Aux termes de l’article L. 651-2 du code de commerce, le dirigeant de droit ou de fait peut être condamné, en cas de fautes de gestion ayant contribué à l’insuffisance d’actif, à supporter tout ou partie de cette insuffisance. La condamnation du dirigeant suppose qu’au jour où statue le juge, l’insuffisance d’actif soit certaine, c’est à dire que le montant du passif est indiscutablement supérieur à l’actif, que celui-ci ait été ou non réalisé.
Il ressort des pièces produites par le liquidateur que seules les créances relatives au paiement d’indemnités aux salariés, dont Mme [M], sont actuellement contestées, les instances devant les conseils de prud’hommes étant toujours en cours. Ainsi, la somme totale de 538 612, 70 euros, relative à ces instances, ne peut être prise en compte pour le calcul de l’insuffisance d’actif. Le passif définitivement admis s’élevant à la somme de 965 256, 59 euros, et l’actif réalisable étant de 221 570, 22 euros, il en résulte une insuffisance d’actif d’a minima 743 686, 37 euros (965 256, 59 euros – 221 570, 22 euros).
En l’espèce, deux fautes ont été retenues à l’encontre de Mme [M] ayant contribué à aggraver le passif. Il y a donc lieu de condamner Mme [M] à supporter une partie de l’insuffisance d’actif qui en est résulté, qui sera évaluée à 300 000 euros au regard de sa situation personnelle.
Le jugement sera donc confirmé sur ce point.
Sur la sanction personnelle
Mme [M] ne conclut pas sur la sanction personnelle.
Le liquidateur fait valoir qu’il peut être reproché à Mme [M] en sa qualité de dirigeante de fait de l’Assad de [Localité 3], d’une part de ne pas avoir procédé sciemment à la déclaration de cessation des paiements de l’association, dans le délai légal, d’autre part d’avoir fait des biens de la société un usage contraire à l’intérêt de celle-ci dans son intérêt personnel, direct et indirect. Il demande donc la confirmation du jugement sur ce point également.
Le ministère public fait valoir qu’il peut être reproché à Mme [M] l’usage des biens de la société dans un intérêt personnel ainsi que le retard dans la déclaration de cessation des paiements.
Le tribunal a estimé que le nombre et la gravité des griefs retenus à l’égard de Mme [M] justifiaient le prononcé d’une interdiction de gérer de 2 ans. Il y a lieu de confirmer cette décision, au regard des griefs tenant à la poursuite d’une activité déficitaire et l’absence de suivi juridique de l’association précédemment retenus.

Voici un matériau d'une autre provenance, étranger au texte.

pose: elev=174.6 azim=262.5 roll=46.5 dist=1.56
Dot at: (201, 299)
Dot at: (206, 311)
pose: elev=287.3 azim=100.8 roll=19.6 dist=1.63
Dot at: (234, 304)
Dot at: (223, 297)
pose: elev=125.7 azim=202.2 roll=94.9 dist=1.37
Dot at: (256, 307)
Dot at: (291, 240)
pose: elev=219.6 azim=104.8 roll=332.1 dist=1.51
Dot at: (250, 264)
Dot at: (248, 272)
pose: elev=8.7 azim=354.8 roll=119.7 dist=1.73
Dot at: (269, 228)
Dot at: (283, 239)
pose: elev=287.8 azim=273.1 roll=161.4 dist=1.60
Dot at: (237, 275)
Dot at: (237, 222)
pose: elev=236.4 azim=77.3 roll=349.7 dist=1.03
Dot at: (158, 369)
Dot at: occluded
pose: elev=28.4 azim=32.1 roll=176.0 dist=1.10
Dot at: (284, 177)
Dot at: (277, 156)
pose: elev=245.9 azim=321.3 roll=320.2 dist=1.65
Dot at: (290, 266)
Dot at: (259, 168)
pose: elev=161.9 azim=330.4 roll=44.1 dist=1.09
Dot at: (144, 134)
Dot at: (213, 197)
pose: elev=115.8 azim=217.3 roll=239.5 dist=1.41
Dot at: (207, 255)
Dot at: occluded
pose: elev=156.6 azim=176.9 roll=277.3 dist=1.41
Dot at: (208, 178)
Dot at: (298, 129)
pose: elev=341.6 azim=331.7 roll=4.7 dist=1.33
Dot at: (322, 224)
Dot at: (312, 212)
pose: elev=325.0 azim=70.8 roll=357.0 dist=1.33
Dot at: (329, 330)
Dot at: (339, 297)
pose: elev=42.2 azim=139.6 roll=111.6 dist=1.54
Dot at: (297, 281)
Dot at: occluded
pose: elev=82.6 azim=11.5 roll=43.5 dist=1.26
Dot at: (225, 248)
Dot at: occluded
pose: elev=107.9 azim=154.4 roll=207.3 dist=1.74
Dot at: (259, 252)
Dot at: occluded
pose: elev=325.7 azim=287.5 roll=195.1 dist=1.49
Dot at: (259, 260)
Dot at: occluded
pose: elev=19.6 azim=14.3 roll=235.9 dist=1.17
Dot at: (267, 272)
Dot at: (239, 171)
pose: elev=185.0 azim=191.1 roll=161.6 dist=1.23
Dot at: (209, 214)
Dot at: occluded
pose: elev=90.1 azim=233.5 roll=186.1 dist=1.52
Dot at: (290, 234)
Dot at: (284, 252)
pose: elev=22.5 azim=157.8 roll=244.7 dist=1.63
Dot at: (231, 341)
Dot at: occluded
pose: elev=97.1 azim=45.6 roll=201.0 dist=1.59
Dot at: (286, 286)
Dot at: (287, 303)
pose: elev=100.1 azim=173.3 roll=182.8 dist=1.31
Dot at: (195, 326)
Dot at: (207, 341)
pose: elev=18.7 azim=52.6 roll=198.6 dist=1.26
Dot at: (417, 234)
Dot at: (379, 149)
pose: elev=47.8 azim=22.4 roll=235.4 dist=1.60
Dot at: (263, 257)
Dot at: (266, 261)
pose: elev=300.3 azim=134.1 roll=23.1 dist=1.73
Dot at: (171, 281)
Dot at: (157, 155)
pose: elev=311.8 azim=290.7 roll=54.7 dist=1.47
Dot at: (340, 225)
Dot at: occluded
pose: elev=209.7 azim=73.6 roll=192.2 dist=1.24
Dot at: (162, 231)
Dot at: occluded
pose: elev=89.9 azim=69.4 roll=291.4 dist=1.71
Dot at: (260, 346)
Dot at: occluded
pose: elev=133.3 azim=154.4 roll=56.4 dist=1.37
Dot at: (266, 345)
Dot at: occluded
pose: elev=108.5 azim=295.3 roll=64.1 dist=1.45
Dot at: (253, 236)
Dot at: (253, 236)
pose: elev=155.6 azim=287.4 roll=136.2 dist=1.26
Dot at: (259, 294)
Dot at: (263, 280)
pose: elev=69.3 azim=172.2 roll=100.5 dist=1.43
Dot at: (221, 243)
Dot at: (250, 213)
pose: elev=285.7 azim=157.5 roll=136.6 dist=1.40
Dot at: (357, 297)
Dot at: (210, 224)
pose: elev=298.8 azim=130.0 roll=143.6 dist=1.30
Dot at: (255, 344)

Sur les demandes formulées au titre de l’article 700 du code de procédure civile
Mme[M] sollicite sur ce fondement la condamnation de la SCP [V] [E] à lui verser la somme de 10 000 euros et à supporter les entiers dépens d’instance.
La SCP [E] ne formule aucune demande sur ce fondement et ne demande pas la confirmation du jugement sur la condamnation de Mme [M] à lui verser la somme de 1 500 euros sur ce fondement. Elle demande à ce que Mme [M] supporte les entiers dépens de l’instance.
L’équité commande de ne pas prononcer de condamnation sur le fondement de l’article 700 du code de procédure civile. Les dépens de l’instance d’appel seront mis à la charge de Mme [M].
PAR CES MOTIFS
La cour, statuant publiquement, contradictoirement et en dernier ressort,
Confirme le jugement entrepris, sauf en ce qu’il a mis à la charge de Mme [M] la somme de 1 500 euros au titre de l’article 700 du code de procédure civile à payer à la SCP [V]-[E], prise en la personne de Me [V] en qualité de liquidateur de l’association,
Y ajoutant,
Déboute les parties de leurs autres demandes ,
Condamne Mme [M] aux entiers dépens de l’instance d’appel.